JAKARTA - Menteri Keuangan Sri Mulyani menilai pertumbuhan ekonomi sebesar 5,01 persen pada kuartal II 2017 masih positif. Namun ia mengungkapkan ada hal yang perlu diwaspadai.
"Ada hal yang harus kita perhatikan secara serius," ujarnya di Jakarta, Selasa (8/8/2017).
Mantan Direktur Pelaksana Bank Dunia itu menuturkan, hal yang perlu diwaspadai yaitu tingkat konsumsi rumah tangga yang tumbuh melambat pada kuartal II 2017.
Pada kuartal II 2017, konsumsi rumah tangga hanya tumbuh 4,95 persen. Padahal dari data Badan Pusat Statistik (BPS), konsumsi rumah tangga mampu tumbuh 5,07 persen pada kuartal II 2016 lalu.
Di dalam struktur Produk Domestik Bruto (PDB), kontribusi konsumsi rumah tangga merupakan yang tertinggi sumbangsihnya mencapai 55,6 persen.
Sisanya yaitu investasi 31,3 persen, ekspor 19,1 persen, konsumsi pemerintah 8,6 persen, sisanya yaitu konsumsi lembaga non profit dan impor.
"Kami tetap hati-hati karena konsumsi itu memberikan dampak paling besar terhadap sisi permintaan," kata perempuan yang kerap disapa Ani itu.
Pemerintah tutur Sri Mulyani akan mencermati tingkat inflasi. Sebab inflasi yang terkontrol bisa berdampak kepada daya beli masyarakat.
Di sisi lain, pemerintah akan menyediakan "vitamin" agar konsumsi rumah tangga bisa naik di kuartal III 2017.
Salah satunya akselerasi program keluarga harapan dan penyaluran beras sejahtera untuk masyarakat miskin.
Sementara itu untuk mendorong konsumsi masyarakat kelas menengah atas dan investasi, pemerintah siap memberikan sejumlah insentif.
Di Luar Perkiraan
Sebelumnya, Menteri Koordinator Perekonomian Darmin Nasution mengakui pertumbuhan ekonomi kuartal II 2017 sebesar 5,01 persen tidak jelek. Namun ia mengakui hal itu tidak sesuai perkiraan pemerintah.

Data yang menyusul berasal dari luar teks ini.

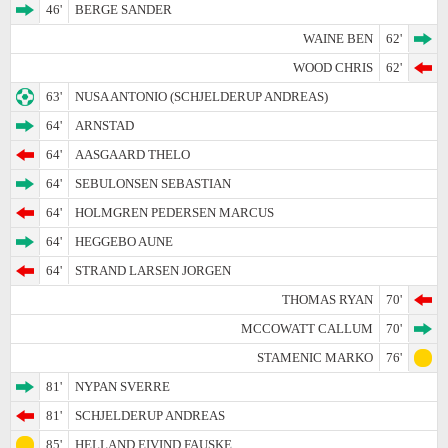
46'
BERGE SANDER
WAINE BEN
62'
WOOD CHRIS
62'
63'
NUSA ANTONIO (SCHJELDERUP ANDREAS)
64'
ARNSTAD
64'
AASGAARD THELO
64'
SEBULONSEN SEBASTIAN
64'
HOLMGREN PEDERSEN MARCUS
64'
HEGGEBO AUNE
64'
STRAND LARSEN JORGEN
THOMAS RYAN
70'
MCCOWATT CALLUM
70'
STAMENIC MARKO
76'
81'
NYPAN SVERRE
81'
SCHJELDERUP ANDREAS
85'
HELLAND EIVIND FAUSKE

"Secara keseluruhan, pertumbuhan ekonomi kita tidak jelek walaupun tidak sebagus yang diharapkan," kata dia.
Namun ia mengatakan tidak ada penurunan daya beli masyarakat. Darmin menuturkan turunnya pertumbuhan konsumsi rumah tangga pada kuartal II 2017 lebih disebabkan masyarakat kelas menengah atas menahan belanja.
Kepala BPS Suhariyanto menuturkan, keputusan masyarakat kelas menengah atas menahan belanja dipengaruhi sejumlah faktor diantaranya faktor psikologis menunggu kondisi ekonomi ke depan.
Sementara itu, Ketua Umum Asosiasi Pengusaha Indonesia (Apindo) Haryadi Sukamdani mengatakan, masyarakat kelas menengah atas menahan belanja justru karena tidak memilki kepercayaan penuh untuk melakukan pengeluaran.
Dihubungi terpisah, pengamat ekonomi Institute For Economic and Development Finance (Indef) Bima Yudhistira menilai, motif masyarakat kelas menengah atas menahan belanja memang lebih dipengaruhi faktor kehati-hatian.